REQUEST — Reproduce everything from the first line of the records down to the line containing "for at (308, 113) underline: present -> none", including both ends, with each line unchanged.

[Start ENTRIES SHOWN]

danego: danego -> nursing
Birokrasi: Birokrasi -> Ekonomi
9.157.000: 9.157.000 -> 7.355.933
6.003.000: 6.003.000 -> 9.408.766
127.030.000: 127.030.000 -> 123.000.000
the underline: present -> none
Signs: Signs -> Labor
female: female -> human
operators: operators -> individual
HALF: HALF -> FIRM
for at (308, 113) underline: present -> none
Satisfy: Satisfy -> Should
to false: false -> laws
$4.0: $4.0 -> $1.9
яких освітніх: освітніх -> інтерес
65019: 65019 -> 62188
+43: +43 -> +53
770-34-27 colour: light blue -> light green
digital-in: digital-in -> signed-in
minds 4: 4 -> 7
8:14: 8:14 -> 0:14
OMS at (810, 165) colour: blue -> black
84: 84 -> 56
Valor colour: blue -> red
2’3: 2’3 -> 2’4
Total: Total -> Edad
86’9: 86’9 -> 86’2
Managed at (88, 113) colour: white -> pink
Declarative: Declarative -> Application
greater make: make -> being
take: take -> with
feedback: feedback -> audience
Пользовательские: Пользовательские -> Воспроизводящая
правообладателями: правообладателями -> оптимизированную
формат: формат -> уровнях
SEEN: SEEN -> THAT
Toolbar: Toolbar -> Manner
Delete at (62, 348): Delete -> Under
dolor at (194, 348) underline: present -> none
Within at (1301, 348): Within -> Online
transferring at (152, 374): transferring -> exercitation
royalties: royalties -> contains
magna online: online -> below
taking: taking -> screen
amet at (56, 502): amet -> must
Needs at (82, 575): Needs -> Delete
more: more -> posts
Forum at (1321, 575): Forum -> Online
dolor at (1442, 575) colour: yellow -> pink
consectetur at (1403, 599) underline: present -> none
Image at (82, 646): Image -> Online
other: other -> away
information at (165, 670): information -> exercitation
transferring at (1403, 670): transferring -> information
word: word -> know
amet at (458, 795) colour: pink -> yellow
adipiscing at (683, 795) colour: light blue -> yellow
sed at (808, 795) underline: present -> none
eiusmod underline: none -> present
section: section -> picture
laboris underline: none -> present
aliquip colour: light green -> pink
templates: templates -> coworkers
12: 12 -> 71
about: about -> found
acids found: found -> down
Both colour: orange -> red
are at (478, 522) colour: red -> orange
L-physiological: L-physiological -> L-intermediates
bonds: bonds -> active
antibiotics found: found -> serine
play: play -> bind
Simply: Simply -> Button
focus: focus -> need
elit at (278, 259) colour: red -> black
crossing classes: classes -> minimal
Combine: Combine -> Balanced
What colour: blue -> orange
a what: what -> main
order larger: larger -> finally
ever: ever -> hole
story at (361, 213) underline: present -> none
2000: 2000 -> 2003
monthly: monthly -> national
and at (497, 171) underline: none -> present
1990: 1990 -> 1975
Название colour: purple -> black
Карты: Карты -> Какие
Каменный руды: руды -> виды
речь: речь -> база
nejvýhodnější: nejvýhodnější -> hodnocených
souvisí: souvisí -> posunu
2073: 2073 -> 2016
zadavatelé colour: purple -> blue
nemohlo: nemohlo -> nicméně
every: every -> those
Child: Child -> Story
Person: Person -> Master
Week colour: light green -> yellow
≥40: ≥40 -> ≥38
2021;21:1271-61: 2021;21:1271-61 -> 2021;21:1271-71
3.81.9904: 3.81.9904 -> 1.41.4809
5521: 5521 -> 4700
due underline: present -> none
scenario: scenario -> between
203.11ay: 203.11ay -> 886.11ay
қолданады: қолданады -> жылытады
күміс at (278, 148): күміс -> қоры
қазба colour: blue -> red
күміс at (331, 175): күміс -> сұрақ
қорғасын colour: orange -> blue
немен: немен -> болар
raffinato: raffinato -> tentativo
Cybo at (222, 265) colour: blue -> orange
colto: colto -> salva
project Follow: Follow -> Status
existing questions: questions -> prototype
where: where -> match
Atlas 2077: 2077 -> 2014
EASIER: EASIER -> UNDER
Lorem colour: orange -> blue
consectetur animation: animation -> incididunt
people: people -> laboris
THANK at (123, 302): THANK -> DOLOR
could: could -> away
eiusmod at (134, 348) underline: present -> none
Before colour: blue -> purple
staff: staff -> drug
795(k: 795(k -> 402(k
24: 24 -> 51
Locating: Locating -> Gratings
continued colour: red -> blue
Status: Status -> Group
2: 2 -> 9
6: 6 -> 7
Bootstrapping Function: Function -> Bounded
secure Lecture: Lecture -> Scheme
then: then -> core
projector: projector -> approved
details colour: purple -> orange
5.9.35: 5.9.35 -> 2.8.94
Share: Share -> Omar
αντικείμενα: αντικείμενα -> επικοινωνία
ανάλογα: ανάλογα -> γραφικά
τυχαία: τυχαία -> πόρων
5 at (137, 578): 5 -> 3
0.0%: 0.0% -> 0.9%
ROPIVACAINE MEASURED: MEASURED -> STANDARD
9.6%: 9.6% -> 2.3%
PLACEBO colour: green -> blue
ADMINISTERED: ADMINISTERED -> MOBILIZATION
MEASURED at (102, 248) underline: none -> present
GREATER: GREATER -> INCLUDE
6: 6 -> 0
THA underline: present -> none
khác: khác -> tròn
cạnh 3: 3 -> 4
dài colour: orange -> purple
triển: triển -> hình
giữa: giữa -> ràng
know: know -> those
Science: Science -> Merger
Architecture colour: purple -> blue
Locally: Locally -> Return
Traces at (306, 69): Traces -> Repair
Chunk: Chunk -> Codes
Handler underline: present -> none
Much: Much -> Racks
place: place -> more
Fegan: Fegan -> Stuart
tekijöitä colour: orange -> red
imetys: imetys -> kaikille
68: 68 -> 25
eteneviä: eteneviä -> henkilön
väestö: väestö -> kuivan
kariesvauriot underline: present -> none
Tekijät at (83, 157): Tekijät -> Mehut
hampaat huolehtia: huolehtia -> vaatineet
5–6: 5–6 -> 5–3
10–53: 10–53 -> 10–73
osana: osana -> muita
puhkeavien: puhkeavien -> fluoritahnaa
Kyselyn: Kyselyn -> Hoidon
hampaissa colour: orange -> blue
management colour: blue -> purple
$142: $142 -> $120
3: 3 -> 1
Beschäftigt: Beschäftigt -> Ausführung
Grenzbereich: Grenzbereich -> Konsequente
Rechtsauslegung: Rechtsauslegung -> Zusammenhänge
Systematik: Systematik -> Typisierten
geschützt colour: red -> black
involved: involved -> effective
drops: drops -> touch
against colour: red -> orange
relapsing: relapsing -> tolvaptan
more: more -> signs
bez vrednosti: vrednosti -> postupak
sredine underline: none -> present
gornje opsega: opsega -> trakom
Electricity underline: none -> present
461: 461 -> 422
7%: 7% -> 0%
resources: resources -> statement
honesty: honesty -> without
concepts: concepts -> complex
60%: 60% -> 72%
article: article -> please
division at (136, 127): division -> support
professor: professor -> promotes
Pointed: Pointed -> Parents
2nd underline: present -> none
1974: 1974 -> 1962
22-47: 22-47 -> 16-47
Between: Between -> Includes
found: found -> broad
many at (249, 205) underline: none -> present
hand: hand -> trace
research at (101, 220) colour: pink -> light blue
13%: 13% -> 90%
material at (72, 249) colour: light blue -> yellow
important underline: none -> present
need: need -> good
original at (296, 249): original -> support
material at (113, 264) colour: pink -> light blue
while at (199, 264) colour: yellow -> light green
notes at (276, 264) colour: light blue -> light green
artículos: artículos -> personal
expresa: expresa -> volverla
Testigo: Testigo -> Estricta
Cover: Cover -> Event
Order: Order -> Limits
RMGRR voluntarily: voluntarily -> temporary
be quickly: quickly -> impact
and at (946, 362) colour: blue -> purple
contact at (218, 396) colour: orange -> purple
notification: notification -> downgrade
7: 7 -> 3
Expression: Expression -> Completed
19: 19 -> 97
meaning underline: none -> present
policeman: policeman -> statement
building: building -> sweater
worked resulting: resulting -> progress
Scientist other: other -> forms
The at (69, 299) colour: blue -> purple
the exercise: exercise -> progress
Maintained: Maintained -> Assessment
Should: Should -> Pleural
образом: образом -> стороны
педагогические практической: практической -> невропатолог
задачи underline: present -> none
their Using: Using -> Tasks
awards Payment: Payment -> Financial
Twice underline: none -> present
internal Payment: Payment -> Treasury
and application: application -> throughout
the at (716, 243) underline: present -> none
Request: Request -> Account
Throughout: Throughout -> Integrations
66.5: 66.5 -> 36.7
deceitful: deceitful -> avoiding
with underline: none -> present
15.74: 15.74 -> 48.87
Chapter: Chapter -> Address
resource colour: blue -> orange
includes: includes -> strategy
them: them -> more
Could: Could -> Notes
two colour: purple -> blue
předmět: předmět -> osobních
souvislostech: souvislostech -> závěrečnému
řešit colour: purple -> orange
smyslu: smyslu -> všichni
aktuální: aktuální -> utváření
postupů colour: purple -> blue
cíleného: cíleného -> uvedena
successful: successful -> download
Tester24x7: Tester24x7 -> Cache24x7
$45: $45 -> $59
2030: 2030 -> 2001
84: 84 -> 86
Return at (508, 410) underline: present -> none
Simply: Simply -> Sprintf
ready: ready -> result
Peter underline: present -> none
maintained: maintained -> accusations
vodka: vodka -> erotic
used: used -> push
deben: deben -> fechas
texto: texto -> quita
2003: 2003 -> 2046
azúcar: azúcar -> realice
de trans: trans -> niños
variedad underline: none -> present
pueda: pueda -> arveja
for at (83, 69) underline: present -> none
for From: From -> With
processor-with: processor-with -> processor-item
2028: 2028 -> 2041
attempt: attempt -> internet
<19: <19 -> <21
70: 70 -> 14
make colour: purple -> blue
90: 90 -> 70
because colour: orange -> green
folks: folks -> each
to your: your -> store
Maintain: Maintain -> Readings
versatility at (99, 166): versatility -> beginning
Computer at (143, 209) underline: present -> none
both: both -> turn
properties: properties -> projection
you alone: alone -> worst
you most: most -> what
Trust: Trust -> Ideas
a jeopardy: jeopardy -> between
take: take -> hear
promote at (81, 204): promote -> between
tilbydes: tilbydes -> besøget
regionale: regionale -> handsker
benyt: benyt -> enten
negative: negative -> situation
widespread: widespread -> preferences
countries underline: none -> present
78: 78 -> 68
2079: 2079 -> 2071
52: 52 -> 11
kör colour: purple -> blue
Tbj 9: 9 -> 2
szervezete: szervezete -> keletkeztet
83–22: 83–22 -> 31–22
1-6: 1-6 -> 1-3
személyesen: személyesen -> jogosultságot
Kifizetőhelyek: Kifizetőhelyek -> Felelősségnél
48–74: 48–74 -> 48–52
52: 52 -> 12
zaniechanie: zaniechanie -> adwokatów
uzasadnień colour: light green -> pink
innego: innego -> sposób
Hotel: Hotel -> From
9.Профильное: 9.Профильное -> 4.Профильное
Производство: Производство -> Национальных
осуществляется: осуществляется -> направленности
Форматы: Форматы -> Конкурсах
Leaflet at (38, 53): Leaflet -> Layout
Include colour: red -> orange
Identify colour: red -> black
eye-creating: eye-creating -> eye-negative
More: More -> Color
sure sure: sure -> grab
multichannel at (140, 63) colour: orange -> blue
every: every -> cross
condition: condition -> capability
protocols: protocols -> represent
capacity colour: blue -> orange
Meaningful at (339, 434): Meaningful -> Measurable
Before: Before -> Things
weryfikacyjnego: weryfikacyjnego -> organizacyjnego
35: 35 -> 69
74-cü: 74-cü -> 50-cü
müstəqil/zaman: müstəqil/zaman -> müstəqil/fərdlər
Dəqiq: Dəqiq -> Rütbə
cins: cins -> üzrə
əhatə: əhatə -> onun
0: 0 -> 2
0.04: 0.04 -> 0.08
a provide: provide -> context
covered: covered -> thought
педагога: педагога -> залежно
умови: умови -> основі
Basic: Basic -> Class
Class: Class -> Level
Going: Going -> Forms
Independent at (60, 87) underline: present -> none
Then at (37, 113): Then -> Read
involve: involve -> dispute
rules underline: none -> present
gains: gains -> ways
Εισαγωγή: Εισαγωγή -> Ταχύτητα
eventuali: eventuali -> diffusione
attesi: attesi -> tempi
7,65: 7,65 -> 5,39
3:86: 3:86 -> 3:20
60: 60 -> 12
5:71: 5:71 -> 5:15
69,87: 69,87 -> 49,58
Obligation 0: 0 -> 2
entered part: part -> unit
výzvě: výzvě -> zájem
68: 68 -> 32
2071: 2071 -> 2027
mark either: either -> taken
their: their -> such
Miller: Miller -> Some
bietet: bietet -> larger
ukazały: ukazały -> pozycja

[End ENTRIES SHOWN]

ANSWER FOR THIS EXERCISE —
danego: danego -> nursing
Birokrasi: Birokrasi -> Ekonomi
9.157.000: 9.157.000 -> 7.355.933
6.003.000: 6.003.000 -> 9.408.766
127.030.000: 127.030.000 -> 123.000.000
the underline: present -> none
Signs: Signs -> Labor
female: female -> human
operators: operators -> individual
HALF: HALF -> FIRM
for at (308, 113) underline: present -> none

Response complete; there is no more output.